Yeung went further and said he would like to see a holistic review of Hong Kong’s entire tax system. “It was first written in the 1940s and the recent changes have been put into the IRO in a piecemeal way. A review to ensure the new regimes do not conflict with other parts of the IRO would be useful.”


“A review to ensure the new regimes do not conflict with other parts of the IRO would be useful.”


But Chan pointed out that conducting a review of the whole tax system is a time-consuming exercise, and could lead to the rules being less responsive to developments in both the business and technology sectors. “Our reasoned approach to introduce new measures or amend our law whenever we come across new problems or developments appears to be a more appropriate approach for the time being,” he said.

One change Ho would like to see is the inclusion of crypto assets as qualifying assets for the unified fund exemption. “We hope that the government can consider extending the unified fund exemption to cover assets under crypto funds, so that more of these activities can be done with a better tax outcome,” she said.

Lee would also like to see regulations and guidelines relating to the digital world kept up to date, particularly from a transfer pricing perspective. “People say transfer pricing is an art not a science, but I would still like to have the lines drawn out so I know how we can set up everything, and how transfer pricing will work out,” she said.


“People say transfer pricing is an art not a science, but I would still like to have the lines drawn out so I know how we can set up everything, and how transfer pricing will work out.”
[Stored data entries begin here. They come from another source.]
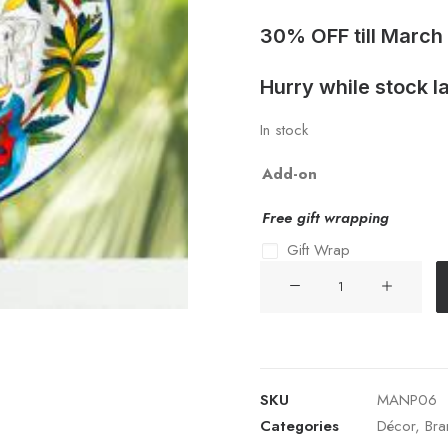
30% OFF till March
Hurry while stock la
In stock
Add-on
Free gift wrapping
Gift Wrap
CERAMIC
DECORATIVE
PLATE
06
quantity
SKU
MANP06
Categories
Décor
,
Bra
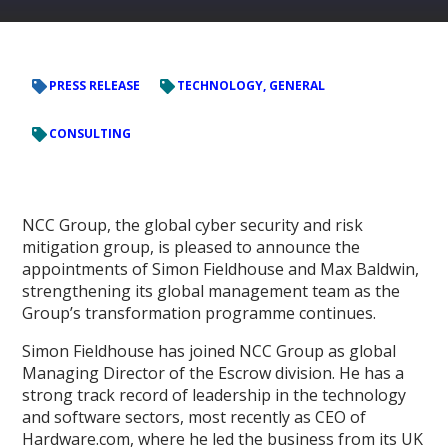
PRESS RELEASE
TECHNOLOGY, GENERAL
CONSULTING
NCC Group, the global cyber security and risk
mitigation group, is pleased to announce the
appointments of Simon Fieldhouse and Max Baldwin,
strengthening its global management team as the
Group’s transformation programme continues.
Simon Fieldhouse has joined NCC Group as global
Managing Director of the Escrow division. He has a
strong track record of leadership in the technology
and software sectors, most recently as CEO of
Hardware.com, where he led the business from its UK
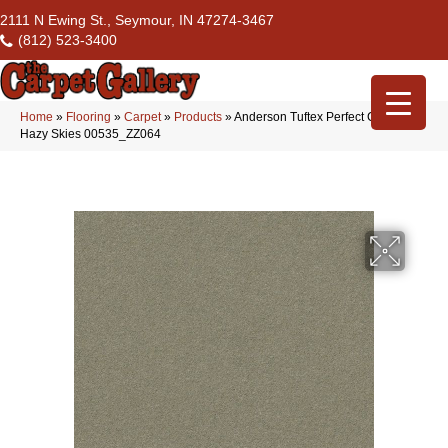
2111 N Ewing St., Seymour, IN 47274-3467
(812) 523-3400
Home
»
Flooring
»
Carpet
»
Products
»
Anderson Tuftex Perfect Choice
Hazy Skies 00535_ZZ064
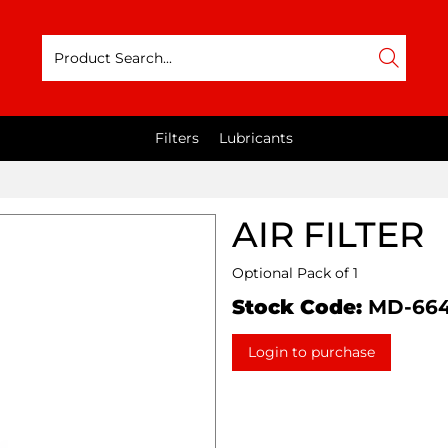
Filters
Lubricants
AIR FILTER
Optional Pack of 1
Stock Code:
MD-66
Login to purchase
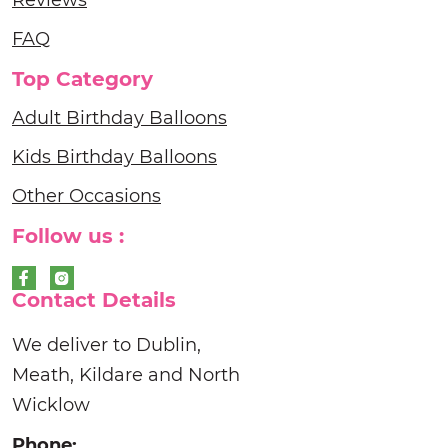
Reviews
FAQ
Top Category
Adult Birthday Balloons
Kids Birthday Balloons
Other Occasions
Follow us :
Contact Details
We deliver to Dublin,
Meath, Kildare and North
Wicklow
Phone:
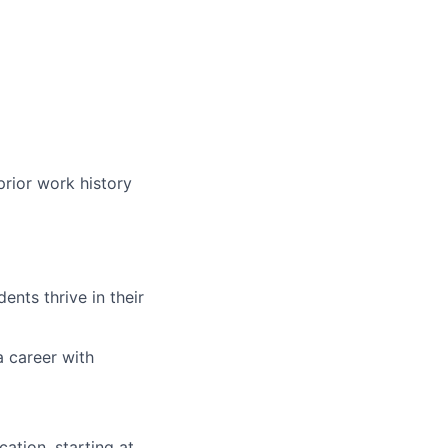
prior work history
nts thrive in their
a career with
ation, starting at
Concluding the panel, Yeung said: “Technology advancement is one of the key drivers for economic growth and it is also the government’s plan to develop Hong Kong into a technology centre to enable it to develop and integrate into the Greater Bay Area. We, as professional accountants, should continue to keep up to date and the Institute will continue to propose different measures and changes to the government and the IRD.” 



The European Union announced in October 2021 the inclusion of Hong Kong in its watchlist on tax cooperation as it considered that the non-taxation of certain foreign-sourced passive income in Hong Kong might lead to situations of “double non-taxation.” In response, Hong Kong is refining its foreign-sourced income exemption regime for passive income to bring it in line with international standards.